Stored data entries
________________________

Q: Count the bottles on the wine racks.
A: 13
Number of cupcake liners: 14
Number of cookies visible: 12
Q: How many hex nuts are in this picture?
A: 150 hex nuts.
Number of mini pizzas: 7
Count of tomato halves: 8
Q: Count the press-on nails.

________________________

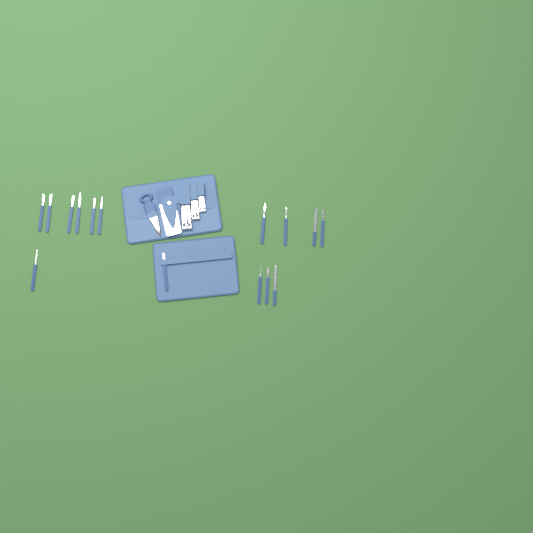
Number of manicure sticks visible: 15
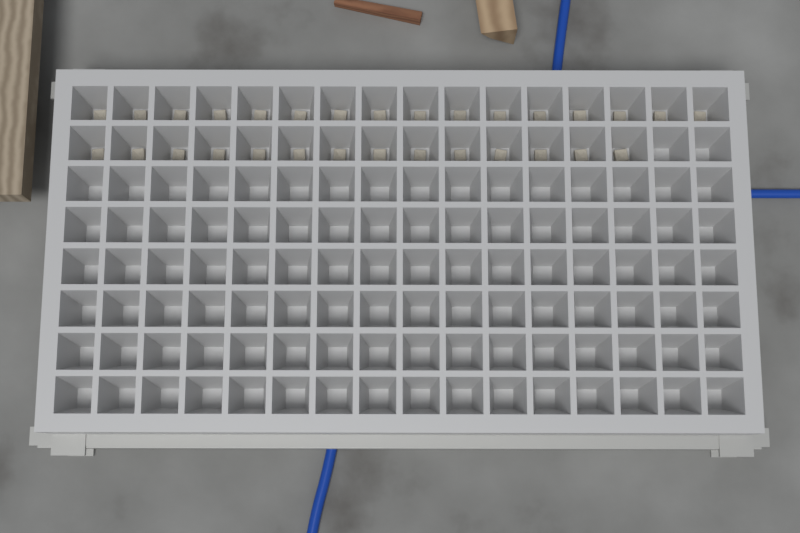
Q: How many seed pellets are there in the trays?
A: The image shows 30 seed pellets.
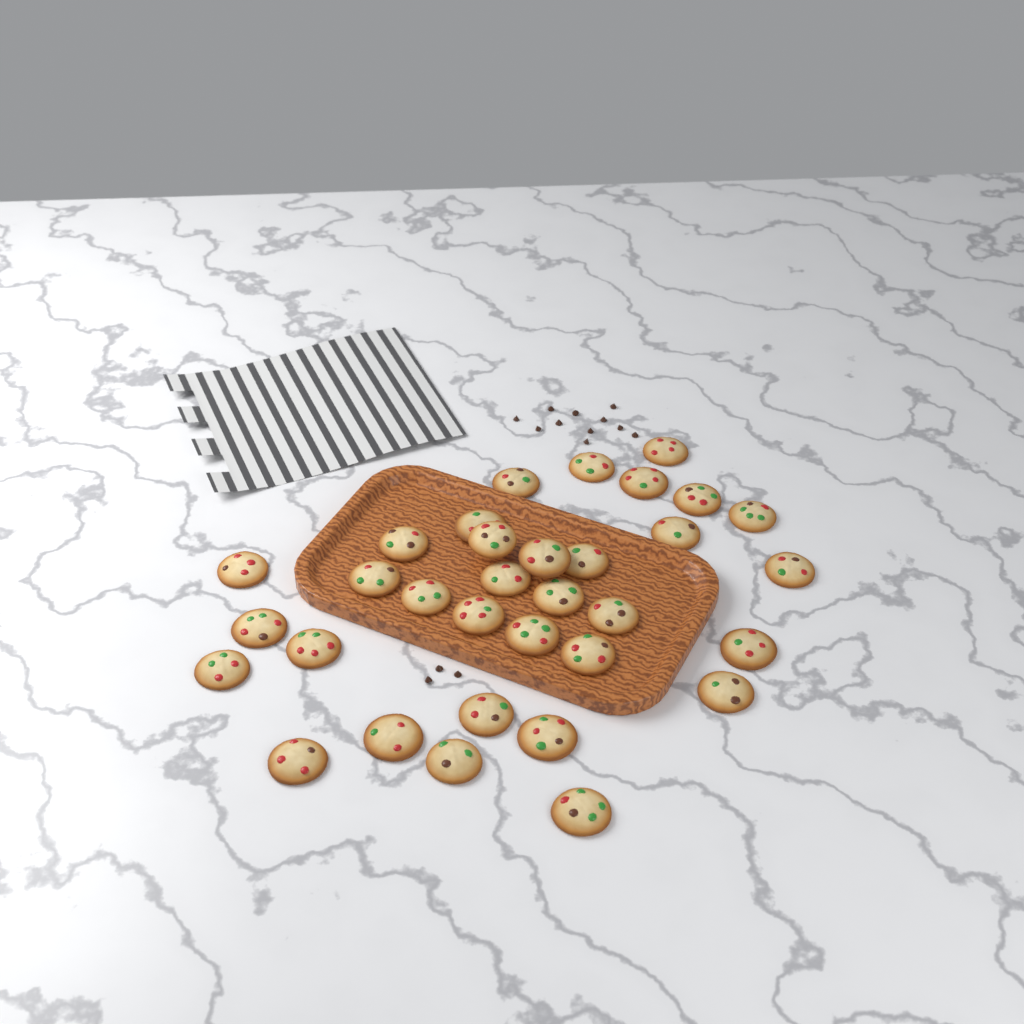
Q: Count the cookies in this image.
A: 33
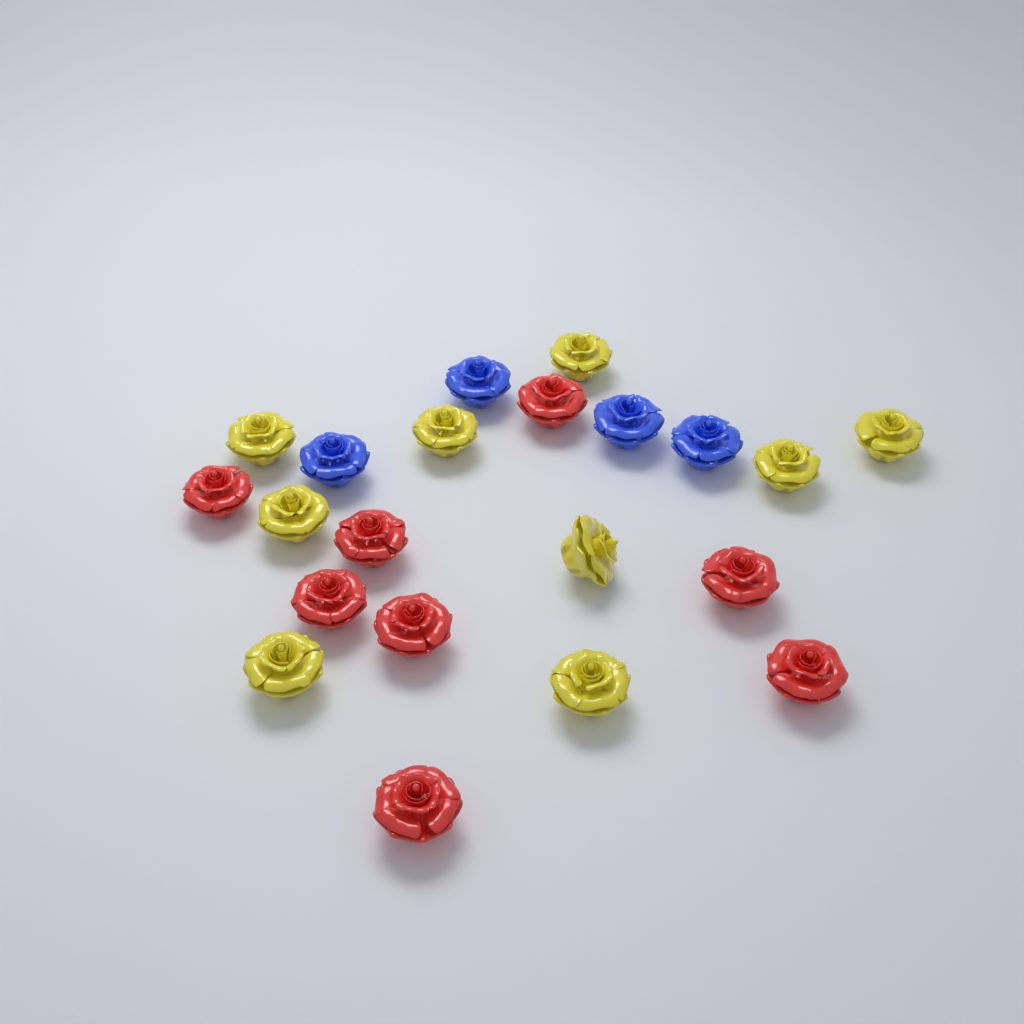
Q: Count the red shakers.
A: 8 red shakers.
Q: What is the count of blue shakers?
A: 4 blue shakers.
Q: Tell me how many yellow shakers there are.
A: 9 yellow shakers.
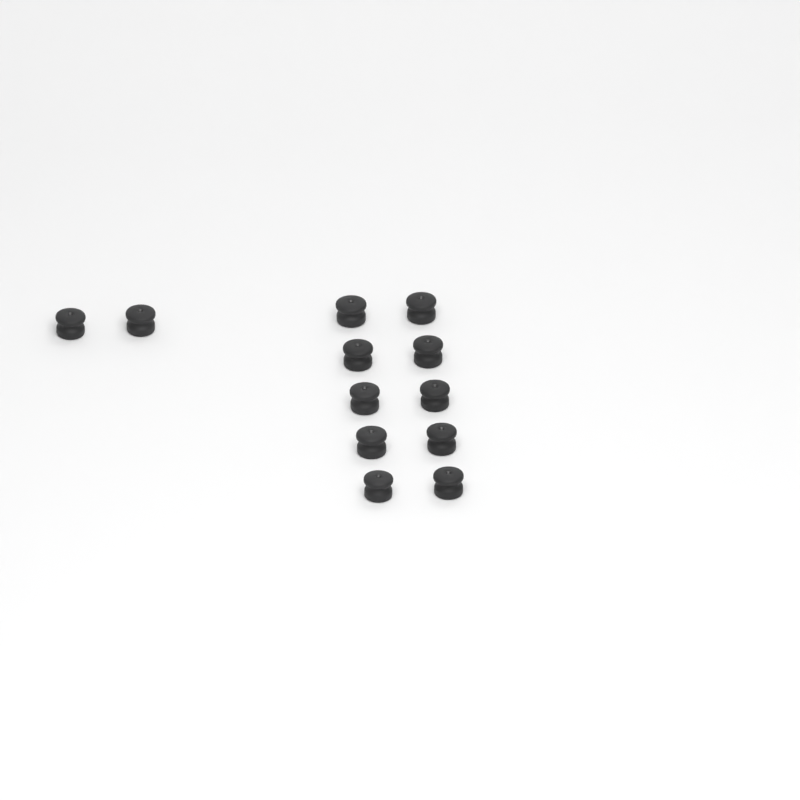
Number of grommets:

________________________

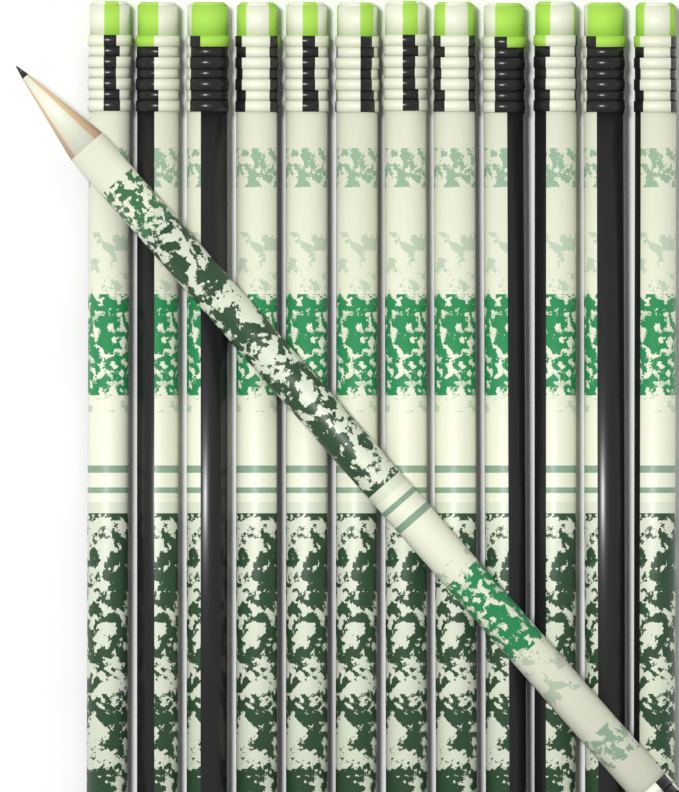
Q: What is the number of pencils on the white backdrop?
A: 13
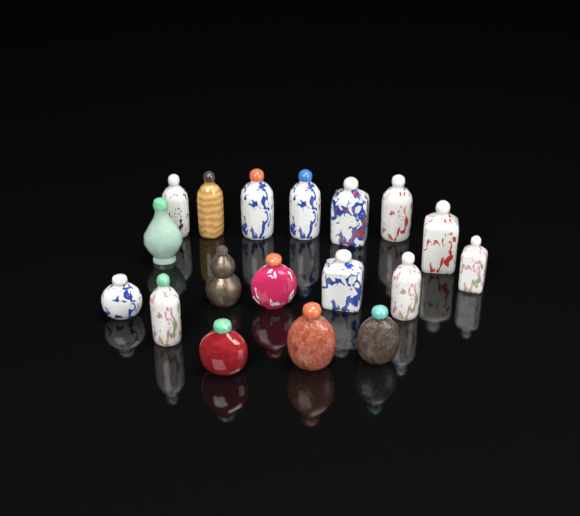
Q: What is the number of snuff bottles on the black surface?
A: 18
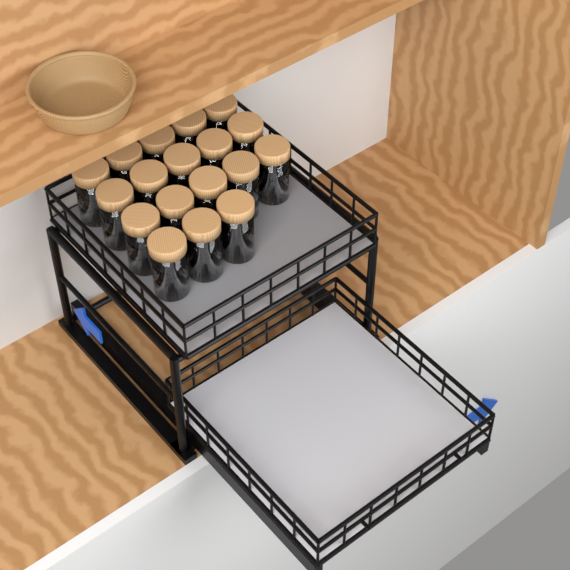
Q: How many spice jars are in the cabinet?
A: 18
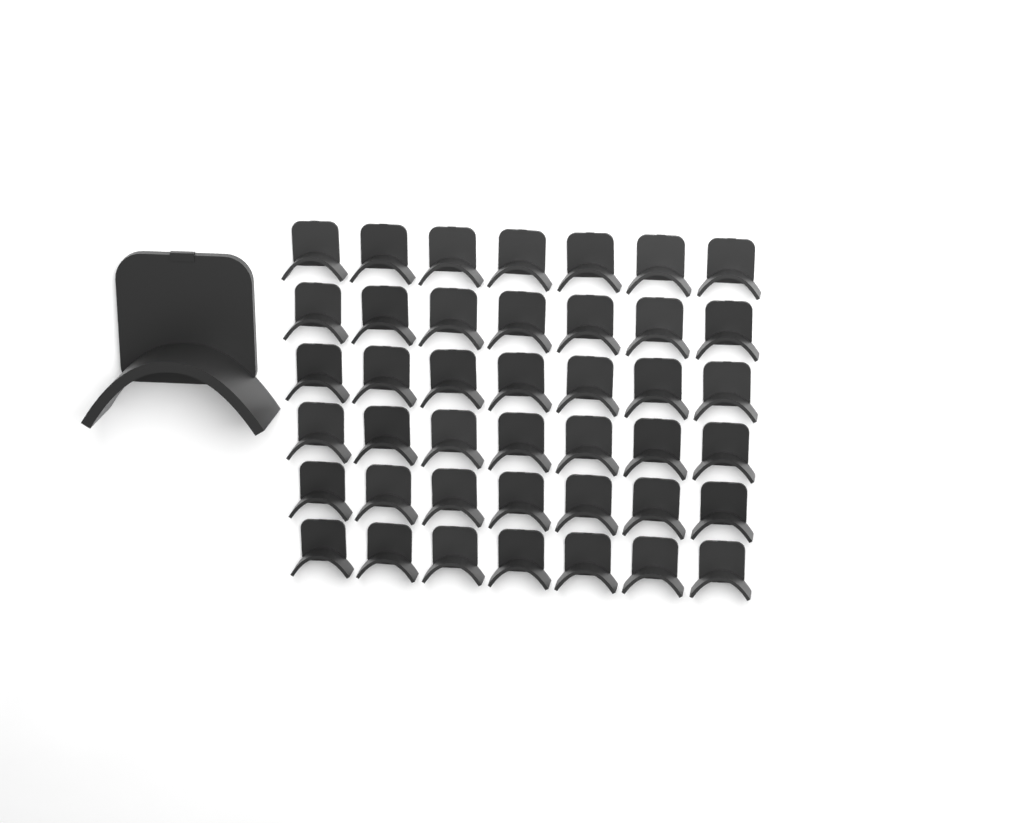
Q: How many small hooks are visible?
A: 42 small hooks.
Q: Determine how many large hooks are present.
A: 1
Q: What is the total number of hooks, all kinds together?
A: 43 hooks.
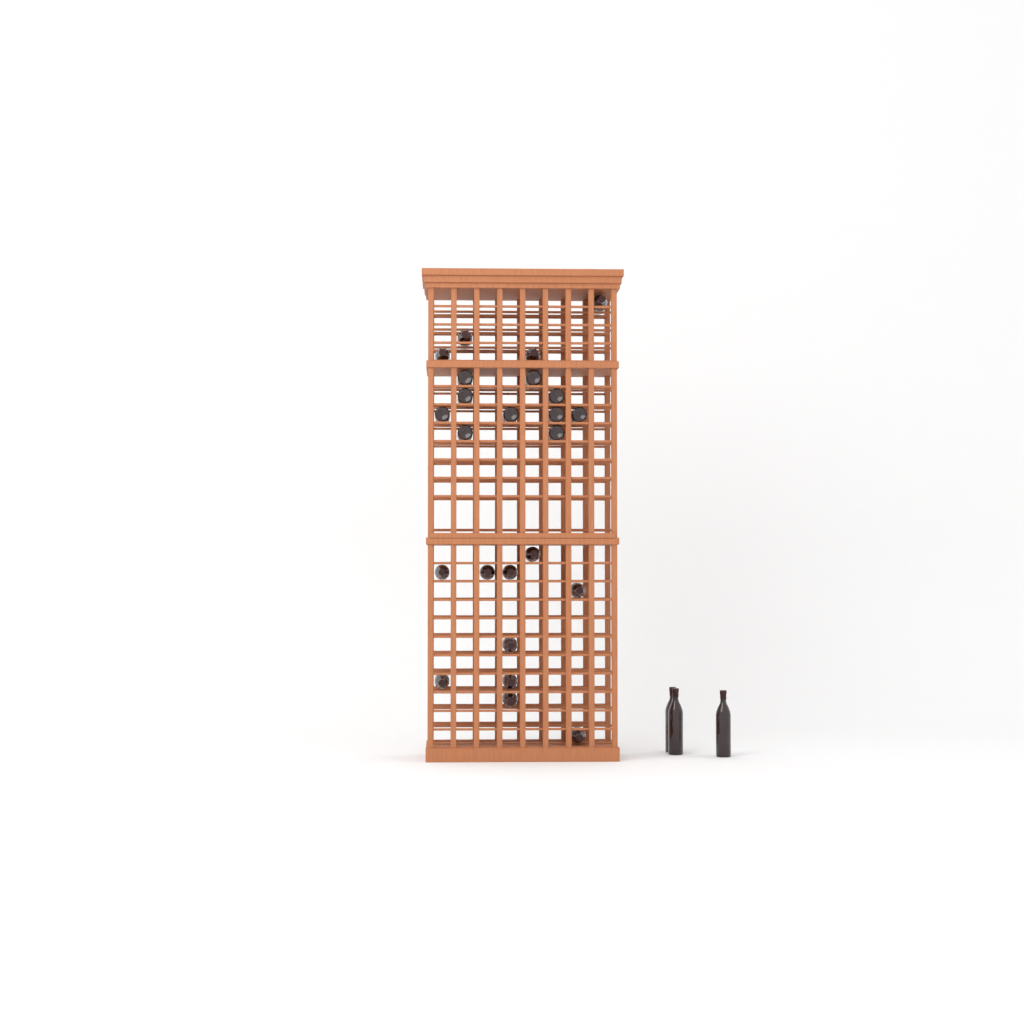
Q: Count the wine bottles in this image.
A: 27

________________________

_Set exercise_
Locate every line in the data above that contains the word "seed" and copy each one. Match case exactly.

_Result for this exercise_
Q: How many seed pellets are there in the trays?
A: The image shows 30 seed pellets.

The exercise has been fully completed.